### Exercise description
Could you reproduce the data below, from its first line through the line holding "ശുദ്ധനായിരിക്കും", inclusive, leaving the pictures out of your answer?

## START Data shown

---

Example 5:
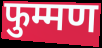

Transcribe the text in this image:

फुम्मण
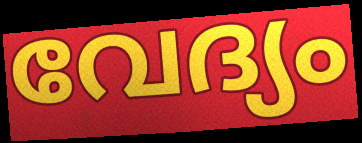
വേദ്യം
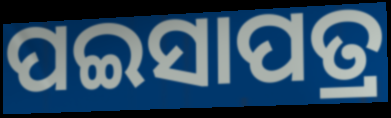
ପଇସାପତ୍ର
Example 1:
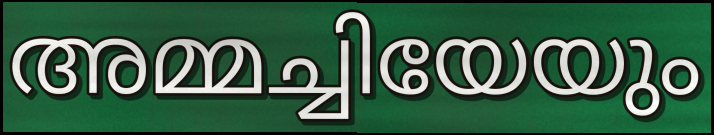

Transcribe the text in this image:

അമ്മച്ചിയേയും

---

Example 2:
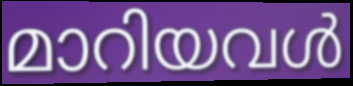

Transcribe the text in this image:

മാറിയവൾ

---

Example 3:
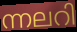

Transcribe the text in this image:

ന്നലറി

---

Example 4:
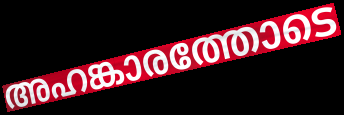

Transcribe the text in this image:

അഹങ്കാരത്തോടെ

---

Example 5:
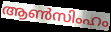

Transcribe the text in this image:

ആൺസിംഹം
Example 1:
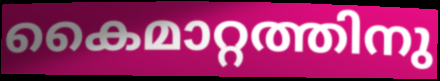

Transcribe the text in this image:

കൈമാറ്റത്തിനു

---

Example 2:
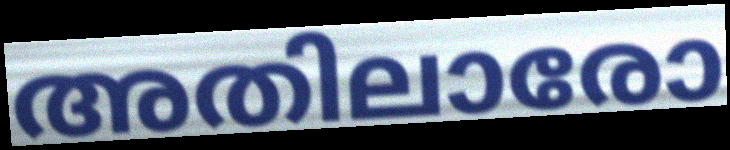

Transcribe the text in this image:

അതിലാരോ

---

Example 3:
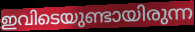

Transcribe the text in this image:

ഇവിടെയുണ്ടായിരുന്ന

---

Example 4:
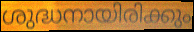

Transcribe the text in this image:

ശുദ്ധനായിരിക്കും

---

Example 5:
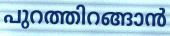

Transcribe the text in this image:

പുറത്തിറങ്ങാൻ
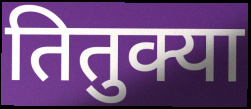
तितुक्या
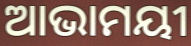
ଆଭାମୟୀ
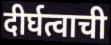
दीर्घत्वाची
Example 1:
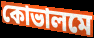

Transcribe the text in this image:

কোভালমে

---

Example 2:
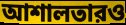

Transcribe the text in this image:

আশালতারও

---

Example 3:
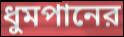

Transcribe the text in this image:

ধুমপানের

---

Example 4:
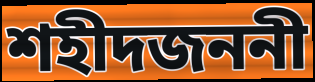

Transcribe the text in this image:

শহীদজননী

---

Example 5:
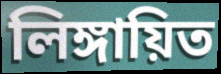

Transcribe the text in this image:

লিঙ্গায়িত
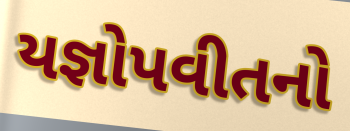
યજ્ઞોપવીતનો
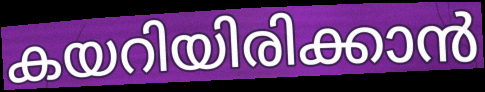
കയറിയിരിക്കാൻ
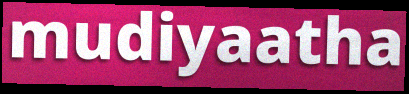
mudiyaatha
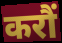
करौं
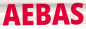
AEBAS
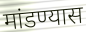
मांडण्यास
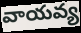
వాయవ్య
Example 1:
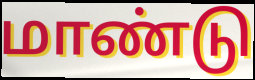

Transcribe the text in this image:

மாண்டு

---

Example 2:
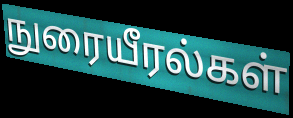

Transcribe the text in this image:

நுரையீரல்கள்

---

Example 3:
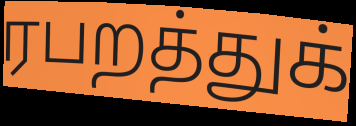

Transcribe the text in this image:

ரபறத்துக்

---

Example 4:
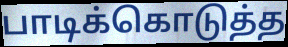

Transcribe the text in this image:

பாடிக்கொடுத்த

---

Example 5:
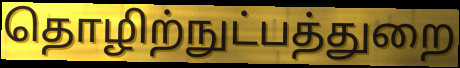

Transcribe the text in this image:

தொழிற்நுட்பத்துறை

## END Data shown

### Written answer
---

Example 5:

Transcribe the text in this image:

फुम्मण
വേദ്യം
ପଇସାପତ୍ର
Example 1:

Transcribe the text in this image:

അമ്മച്ചിയേയും

---

Example 2:

Transcribe the text in this image:

മാറിയവൾ

---

Example 3:

Transcribe the text in this image:

ന്നലറി

---

Example 4:

Transcribe the text in this image:

അഹങ്കാരത്തോടെ

---

Example 5:

Transcribe the text in this image:

ആൺസിംഹം
Example 1:

Transcribe the text in this image:

കൈമാറ്റത്തിനു

---

Example 2:

Transcribe the text in this image:

അതിലാരോ

---

Example 3:

Transcribe the text in this image:

ഇവിടെയുണ്ടായിരുന്ന

---

Example 4:

Transcribe the text in this image:

ശുദ്ധനായിരിക്കും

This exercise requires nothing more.